### Work item:
Make a verbatim copy of the entries below; pictures stay out.

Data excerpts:
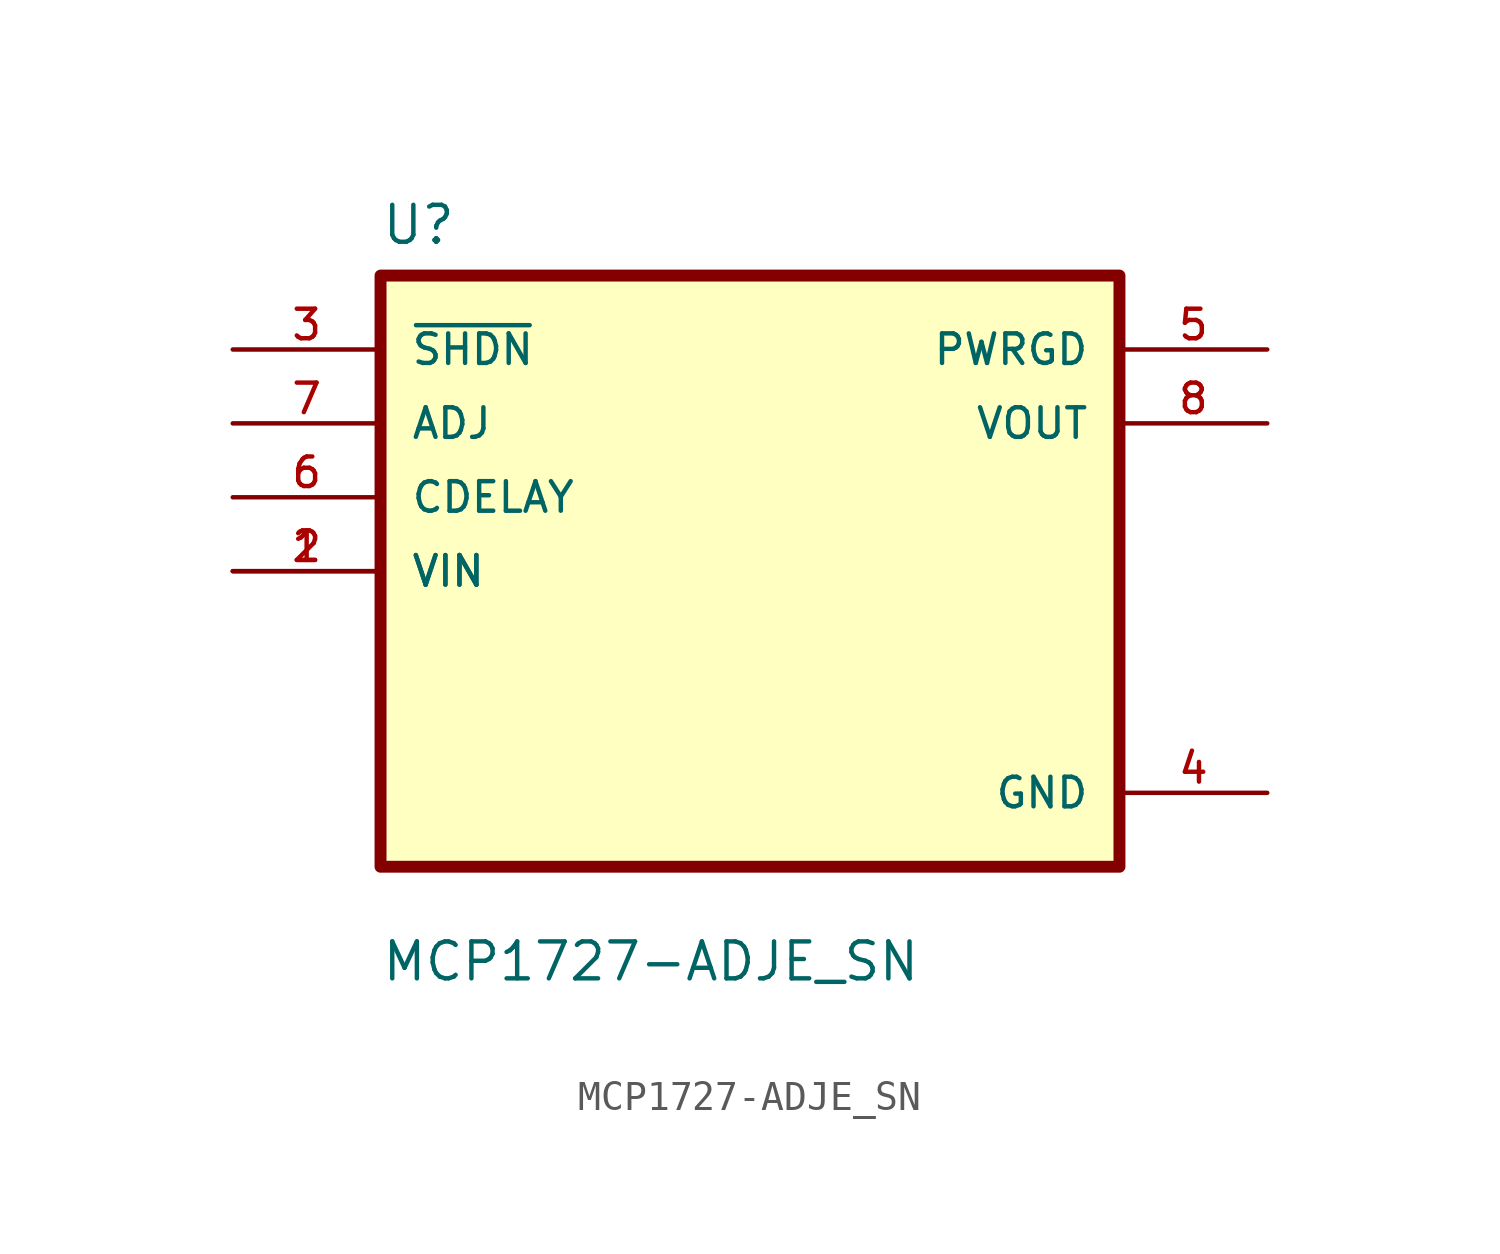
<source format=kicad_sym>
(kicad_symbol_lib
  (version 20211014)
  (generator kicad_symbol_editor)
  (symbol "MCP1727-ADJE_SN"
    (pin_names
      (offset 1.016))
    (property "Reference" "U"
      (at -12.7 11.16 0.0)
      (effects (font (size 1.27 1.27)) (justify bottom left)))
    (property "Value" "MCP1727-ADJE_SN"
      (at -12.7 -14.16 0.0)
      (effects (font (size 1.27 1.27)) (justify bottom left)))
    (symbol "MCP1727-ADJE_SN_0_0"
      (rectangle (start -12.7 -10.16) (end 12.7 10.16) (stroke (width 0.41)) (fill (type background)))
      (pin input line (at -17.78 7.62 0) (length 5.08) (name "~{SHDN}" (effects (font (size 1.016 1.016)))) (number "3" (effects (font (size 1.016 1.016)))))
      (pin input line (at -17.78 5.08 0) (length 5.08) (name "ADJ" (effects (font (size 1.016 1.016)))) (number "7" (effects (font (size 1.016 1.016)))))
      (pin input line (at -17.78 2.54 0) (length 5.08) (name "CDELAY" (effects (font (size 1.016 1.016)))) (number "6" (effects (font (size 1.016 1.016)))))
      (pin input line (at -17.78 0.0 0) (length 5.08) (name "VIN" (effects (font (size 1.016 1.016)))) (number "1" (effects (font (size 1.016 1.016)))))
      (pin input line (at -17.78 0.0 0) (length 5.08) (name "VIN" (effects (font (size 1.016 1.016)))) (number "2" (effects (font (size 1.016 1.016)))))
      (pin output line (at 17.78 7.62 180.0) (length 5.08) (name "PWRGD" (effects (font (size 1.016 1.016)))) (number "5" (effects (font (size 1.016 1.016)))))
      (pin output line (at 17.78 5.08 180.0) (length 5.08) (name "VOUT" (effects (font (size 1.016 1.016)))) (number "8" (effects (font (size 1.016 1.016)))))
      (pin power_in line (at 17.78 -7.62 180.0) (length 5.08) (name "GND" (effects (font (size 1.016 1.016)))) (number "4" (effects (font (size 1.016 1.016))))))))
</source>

### Exercise result:
<source format=kicad_sym>
(kicad_symbol_lib
  (version 20211014)
  (generator kicad_symbol_editor)
  (symbol "MCP1727-ADJE_SN"
    (pin_names
      (offset 1.016))
    (property "Reference" "U"
      (at -12.7 11.16 0.0)
      (effects (font (size 1.27 1.27)) (justify bottom left)))
    (property "Value" "MCP1727-ADJE_SN"
      (at -12.7 -14.16 0.0)
      (effects (font (size 1.27 1.27)) (justify bottom left)))
    (symbol "MCP1727-ADJE_SN_0_0"
      (rectangle (start -12.7 -10.16) (end 12.7 10.16) (stroke (width 0.41)) (fill (type background)))
      (pin input line (at -17.78 7.62 0) (length 5.08) (name "~{SHDN}" (effects (font (size 1.016 1.016)))) (number "3" (effects (font (size 1.016 1.016)))))
      (pin input line (at -17.78 5.08 0) (length 5.08) (name "ADJ" (effects (font (size 1.016 1.016)))) (number "7" (effects (font (size 1.016 1.016)))))
      (pin input line (at -17.78 2.54 0) (length 5.08) (name "CDELAY" (effects (font (size 1.016 1.016)))) (number "6" (effects (font (size 1.016 1.016)))))
      (pin input line (at -17.78 0.0 0) (length 5.08) (name "VIN" (effects (font (size 1.016 1.016)))) (number "1" (effects (font (size 1.016 1.016)))))
      (pin input line (at -17.78 0.0 0) (length 5.08) (name "VIN" (effects (font (size 1.016 1.016)))) (number "2" (effects (font (size 1.016 1.016)))))
      (pin output line (at 17.78 7.62 180.0) (length 5.08) (name "PWRGD" (effects (font (size 1.016 1.016)))) (number "5" (effects (font (size 1.016 1.016)))))
      (pin output line (at 17.78 5.08 180.0) (length 5.08) (name "VOUT" (effects (font (size 1.016 1.016)))) (number "8" (effects (font (size 1.016 1.016)))))
      (pin power_in line (at 17.78 -7.62 180.0) (length 5.08) (name "GND" (effects (font (size 1.016 1.016)))) (number "4" (effects (font (size 1.016 1.016))))))))
</source>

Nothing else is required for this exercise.